▶ **DOCUMENT EXCERPT**:
This is the mail archive of the gcc-patches@gcc.gnu.org mailing list for the GCC project.


Index Nav: [Date Index] [Subject Index] [Author Index] [Thread Index]
Message Nav: [Date Prev] [Date Next] [Thread Prev] [Thread Next]
Other format: [Raw text]

SSE/MMX moves optimization


Hi,
Athlon and K8 does not like moves from SSE to integer and vice versa.
It is faster to do trought memory.  This patch implements it and fixes
some dead ends in the patterns I've noticed.

Bootstrapped/regtested x86-64.  OK?

Tue Feb  4 20:27:24 CET 2003  Jan Hubicka  <jh@suse.cz>
	* i386.c (x86_inter_unit_moves): New variable.
	(ix86_secondary_memory_needed): Fix 64bit case, honor
	TARGET_INTER_UNIT_MOVES
	* i386.h (x86_inter_unit_moves): Declare.
	(TARGET_INTER_UNIT_MOVES): New macro.
	* i386.md (movsi_1): Cleanup constraints; disable
	when not doing inter-unit moves.
	(movsi_1_nointernunit): New.
	(movdi_1_rex64): Fix constraints; deal with SSE->GPR moves.
	(movdi_1_rex64_nointerunit): New.
	(mivsf_1): disable when not doing inter-unit moves.
	(movsf_1_nointerunit): New.

▶ **MATERIAL PROVIDED**:
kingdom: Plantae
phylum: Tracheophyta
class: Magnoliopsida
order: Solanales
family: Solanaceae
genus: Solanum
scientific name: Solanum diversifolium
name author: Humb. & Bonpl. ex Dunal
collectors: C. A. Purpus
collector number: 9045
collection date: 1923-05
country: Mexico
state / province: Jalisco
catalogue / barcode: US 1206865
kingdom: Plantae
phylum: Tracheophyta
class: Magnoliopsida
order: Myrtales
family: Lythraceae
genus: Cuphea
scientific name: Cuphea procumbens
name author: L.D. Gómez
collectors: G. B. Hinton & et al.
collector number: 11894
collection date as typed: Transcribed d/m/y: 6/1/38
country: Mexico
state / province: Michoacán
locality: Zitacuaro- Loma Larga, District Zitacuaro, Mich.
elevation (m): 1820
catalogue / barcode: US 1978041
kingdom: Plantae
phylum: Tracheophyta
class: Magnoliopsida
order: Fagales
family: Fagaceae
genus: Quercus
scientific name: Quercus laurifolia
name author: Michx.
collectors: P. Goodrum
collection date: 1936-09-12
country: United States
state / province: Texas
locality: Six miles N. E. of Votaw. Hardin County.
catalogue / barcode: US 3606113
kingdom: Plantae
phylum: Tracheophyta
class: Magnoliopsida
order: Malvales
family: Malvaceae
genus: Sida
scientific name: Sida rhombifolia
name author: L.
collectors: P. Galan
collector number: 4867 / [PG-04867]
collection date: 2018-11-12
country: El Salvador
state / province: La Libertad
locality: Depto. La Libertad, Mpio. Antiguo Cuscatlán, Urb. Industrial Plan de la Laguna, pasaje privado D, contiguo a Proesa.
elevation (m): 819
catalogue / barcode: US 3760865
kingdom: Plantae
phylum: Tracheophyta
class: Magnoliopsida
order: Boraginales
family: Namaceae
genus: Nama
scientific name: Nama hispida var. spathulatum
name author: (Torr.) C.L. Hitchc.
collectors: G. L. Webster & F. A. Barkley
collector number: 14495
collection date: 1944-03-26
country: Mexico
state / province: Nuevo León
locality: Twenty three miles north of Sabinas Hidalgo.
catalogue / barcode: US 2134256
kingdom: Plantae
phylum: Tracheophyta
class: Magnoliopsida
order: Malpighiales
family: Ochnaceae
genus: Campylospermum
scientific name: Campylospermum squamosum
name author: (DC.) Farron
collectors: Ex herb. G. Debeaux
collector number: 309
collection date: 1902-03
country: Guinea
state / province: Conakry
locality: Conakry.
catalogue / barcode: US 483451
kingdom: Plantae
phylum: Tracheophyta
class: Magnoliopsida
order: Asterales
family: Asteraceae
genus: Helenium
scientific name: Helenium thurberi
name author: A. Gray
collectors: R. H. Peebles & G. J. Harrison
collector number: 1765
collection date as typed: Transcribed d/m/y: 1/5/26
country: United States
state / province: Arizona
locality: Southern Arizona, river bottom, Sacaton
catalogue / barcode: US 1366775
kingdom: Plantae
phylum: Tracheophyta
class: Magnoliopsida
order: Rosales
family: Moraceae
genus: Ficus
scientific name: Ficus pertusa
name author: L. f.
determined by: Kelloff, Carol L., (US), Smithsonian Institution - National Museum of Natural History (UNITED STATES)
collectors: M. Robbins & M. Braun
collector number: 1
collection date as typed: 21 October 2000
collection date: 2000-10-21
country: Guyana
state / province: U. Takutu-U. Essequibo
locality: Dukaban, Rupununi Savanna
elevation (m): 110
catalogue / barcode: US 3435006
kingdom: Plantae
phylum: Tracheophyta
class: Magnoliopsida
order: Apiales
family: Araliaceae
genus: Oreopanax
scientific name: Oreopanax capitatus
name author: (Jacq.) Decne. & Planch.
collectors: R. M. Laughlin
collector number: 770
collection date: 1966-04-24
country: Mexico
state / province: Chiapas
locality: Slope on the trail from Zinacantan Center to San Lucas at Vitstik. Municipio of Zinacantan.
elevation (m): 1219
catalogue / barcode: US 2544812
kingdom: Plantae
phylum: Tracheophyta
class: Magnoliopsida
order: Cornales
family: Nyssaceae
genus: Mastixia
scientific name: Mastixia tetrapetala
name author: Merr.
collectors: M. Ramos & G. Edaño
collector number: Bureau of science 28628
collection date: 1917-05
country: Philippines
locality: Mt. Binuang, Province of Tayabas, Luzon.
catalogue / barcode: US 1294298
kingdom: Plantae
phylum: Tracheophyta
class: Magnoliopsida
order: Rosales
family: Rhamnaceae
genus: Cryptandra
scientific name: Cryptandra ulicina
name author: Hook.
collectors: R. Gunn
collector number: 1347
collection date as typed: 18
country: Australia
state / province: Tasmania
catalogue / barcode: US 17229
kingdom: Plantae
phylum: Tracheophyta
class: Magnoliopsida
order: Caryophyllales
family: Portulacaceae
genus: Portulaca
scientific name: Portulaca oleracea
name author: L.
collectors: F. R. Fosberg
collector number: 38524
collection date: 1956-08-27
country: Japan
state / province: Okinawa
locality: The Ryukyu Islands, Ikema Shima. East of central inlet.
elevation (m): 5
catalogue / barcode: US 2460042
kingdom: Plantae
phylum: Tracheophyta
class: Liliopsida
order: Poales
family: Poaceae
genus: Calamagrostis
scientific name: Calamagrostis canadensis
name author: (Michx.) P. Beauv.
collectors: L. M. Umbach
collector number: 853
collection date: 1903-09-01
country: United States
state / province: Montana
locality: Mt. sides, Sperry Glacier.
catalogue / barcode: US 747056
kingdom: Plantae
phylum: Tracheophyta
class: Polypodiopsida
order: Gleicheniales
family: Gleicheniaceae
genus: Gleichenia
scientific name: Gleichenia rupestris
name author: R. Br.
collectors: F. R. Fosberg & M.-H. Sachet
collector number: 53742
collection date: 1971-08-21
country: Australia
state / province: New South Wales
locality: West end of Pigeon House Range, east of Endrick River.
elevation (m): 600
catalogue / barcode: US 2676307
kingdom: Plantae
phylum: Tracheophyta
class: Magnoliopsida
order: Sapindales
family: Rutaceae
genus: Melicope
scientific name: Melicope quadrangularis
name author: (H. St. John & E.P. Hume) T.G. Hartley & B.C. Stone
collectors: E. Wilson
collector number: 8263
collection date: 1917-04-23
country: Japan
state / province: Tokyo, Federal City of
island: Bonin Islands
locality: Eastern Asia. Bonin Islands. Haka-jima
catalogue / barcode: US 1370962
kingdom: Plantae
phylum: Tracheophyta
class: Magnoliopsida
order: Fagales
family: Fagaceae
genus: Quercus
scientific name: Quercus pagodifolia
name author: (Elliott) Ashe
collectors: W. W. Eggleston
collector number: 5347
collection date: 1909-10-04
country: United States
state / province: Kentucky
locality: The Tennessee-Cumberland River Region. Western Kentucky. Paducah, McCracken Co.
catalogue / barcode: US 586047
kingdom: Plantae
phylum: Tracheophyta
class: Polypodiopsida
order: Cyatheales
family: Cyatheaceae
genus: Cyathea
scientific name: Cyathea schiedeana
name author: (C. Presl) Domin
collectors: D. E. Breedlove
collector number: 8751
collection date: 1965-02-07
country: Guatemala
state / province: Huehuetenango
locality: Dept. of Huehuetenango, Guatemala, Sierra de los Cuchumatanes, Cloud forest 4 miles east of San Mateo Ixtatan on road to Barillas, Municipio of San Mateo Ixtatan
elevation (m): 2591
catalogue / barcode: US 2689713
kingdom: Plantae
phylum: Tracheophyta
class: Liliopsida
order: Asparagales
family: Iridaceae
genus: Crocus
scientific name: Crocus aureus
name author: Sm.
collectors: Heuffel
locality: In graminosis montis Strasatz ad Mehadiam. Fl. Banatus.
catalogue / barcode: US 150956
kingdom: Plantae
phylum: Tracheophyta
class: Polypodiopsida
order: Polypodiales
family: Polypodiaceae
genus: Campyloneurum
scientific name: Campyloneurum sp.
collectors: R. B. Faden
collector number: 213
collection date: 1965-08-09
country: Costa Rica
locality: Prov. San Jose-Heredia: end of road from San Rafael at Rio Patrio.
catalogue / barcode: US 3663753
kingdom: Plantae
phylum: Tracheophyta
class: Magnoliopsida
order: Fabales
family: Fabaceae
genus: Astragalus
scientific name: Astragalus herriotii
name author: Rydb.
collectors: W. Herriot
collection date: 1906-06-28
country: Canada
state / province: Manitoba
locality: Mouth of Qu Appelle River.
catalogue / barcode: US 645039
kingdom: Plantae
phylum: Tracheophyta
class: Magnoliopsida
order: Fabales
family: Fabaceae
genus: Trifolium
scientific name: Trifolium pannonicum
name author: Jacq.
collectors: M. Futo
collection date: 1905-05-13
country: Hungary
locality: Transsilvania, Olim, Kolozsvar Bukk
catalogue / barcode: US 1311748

▶ **GIVEN PROBLEM**: From the patch post, extract the passage starting at the words "(TARGET_INTER_UNIT_MOVES): New macro." and ending after "(movsi_1_nointernunit): New.". Work only from the patch post, not from the data.

▶ **RESULT FOR THIS EXERCISE**:
(TARGET_INTER_UNIT_MOVES): New macro.
	* i386.md (movsi_1): Cleanup constraints; disable
	when not doing inter-unit moves.
	(movsi_1_nointernunit): New.